Charles-Philippe founded the Saint Lazare Foundation, which has been financed by the World Society, an international think tank whose mission, inspired by the Count of Paris, is to explore solutions to the planet's future needs for potable water.
In March 2010, Prince Charles-Phillippe decided to step down from his position as Grand Master for personal reasons, while maintaining his participation in the order's activities in the capacity of Grand Master Emeritus, Grand Prior of France and chairman of the order's governing council. He was replaced by Count Jan Dobrzenský z Dobrzenicz as Grand Master in the Orléans obedience.

Titles and styles

He is styled shortly as "HRH The Duke of Anjou".

Title controversy

On 8 December 2004, he received the title "Duke of Anjou" from his uncle Henri, Count of Paris and Duke of France, head of the House of Orléans.
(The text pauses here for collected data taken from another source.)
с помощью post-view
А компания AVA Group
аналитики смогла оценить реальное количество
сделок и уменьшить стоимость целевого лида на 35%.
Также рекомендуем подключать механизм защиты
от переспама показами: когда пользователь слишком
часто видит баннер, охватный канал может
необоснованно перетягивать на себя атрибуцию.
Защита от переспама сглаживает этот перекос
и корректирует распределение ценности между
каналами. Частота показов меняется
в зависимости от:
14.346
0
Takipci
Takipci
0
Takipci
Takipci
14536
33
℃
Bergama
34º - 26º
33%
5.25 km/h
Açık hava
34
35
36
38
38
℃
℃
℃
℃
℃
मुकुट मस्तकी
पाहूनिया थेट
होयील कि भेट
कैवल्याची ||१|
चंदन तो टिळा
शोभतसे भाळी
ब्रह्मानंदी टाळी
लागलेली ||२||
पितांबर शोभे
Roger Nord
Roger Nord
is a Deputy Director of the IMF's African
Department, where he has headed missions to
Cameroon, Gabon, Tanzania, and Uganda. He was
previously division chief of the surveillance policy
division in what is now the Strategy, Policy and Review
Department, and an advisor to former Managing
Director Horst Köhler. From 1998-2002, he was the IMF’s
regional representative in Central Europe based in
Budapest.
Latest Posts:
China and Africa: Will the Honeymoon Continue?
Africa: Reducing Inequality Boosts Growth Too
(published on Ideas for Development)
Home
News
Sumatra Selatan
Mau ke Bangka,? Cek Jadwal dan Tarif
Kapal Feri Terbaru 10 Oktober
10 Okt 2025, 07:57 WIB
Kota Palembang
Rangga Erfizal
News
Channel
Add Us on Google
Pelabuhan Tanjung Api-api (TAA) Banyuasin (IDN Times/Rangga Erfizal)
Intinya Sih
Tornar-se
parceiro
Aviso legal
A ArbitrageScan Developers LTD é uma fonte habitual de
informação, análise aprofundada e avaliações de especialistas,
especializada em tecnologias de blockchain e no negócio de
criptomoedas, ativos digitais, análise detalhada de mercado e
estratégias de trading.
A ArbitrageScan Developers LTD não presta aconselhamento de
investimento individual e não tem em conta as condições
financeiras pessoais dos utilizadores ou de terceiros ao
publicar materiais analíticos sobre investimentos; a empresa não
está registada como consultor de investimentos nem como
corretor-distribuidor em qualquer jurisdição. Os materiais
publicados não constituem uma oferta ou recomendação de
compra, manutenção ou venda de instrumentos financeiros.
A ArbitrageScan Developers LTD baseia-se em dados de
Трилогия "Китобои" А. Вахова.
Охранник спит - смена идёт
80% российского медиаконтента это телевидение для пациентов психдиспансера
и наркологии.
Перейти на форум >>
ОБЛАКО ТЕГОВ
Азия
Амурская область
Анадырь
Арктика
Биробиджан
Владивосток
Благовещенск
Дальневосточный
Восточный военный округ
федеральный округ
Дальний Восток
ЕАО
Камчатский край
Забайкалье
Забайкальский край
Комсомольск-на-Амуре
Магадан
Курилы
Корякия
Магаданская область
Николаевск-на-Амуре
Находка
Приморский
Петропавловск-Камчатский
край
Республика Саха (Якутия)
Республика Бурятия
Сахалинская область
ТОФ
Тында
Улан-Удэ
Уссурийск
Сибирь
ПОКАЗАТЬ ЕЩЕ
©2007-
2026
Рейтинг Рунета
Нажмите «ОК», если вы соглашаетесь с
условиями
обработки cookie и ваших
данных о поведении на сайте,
There is some controversy in the use of this title by an Orléans prince. It had traditionally been borne by or associated with the heads of different Spanish branches of the House of Bourbon that claimed the French throne as Legitimist pretenders since 1883, in rivalry to the claim asserted by the House of Orléans.
In that year Henri, comte de Chambord, last patrilineal descendant of Louis XV, died childless. The Legitimist legacy was claimed by the next senior branch of the Bourbons, descended from a younger grandson of Louis XIV, Philippe, Duke of Anjou. Although Philippe ceased use of the Anjou title upon becoming King Philip V of Spain in 1700, renouncing his succession rights to the French throne in exchange for retention of his Spanish crown, Legitimists maintained that this act was not binding. Therefore, they still uphold the senior agnatic descendant of Philippe d'Anjou as rightful claimant to the French crown.
In 1989 Louis Alphonse de Bourbon became the senior agnate of the House of Bourbon, claimed the Legitimist succession, as had his father, and was immediately accorded the title "Duke of Anjou" by Legitimists.
He does not claim that Duke of Anjou is an inherited legal title, since it was never officially conferred upon his ancestor Philippe d'Anjou; it was, in fact, subsequently given by French kings to other cadets of the dynasty domiciled in France. Rather, it is explicitly a title of pretense, associated historically, politically and symbolically with French Legitimism.
The House of Orléans never possessed or used the Anjou ducal title during the ancien régime, but its head claims the right de jure to dispose of it, as of all titles traditional in France's royal house. So, too does the Legitimist claimant. Thus, Charles-Philippe, Duke of Anjou and Louis Alphonse, Duke of Anjou are contemporaries and cousins — both reared in Spain, as it happens — but nominally represent different and competing rationales for restoration of the French monarchy.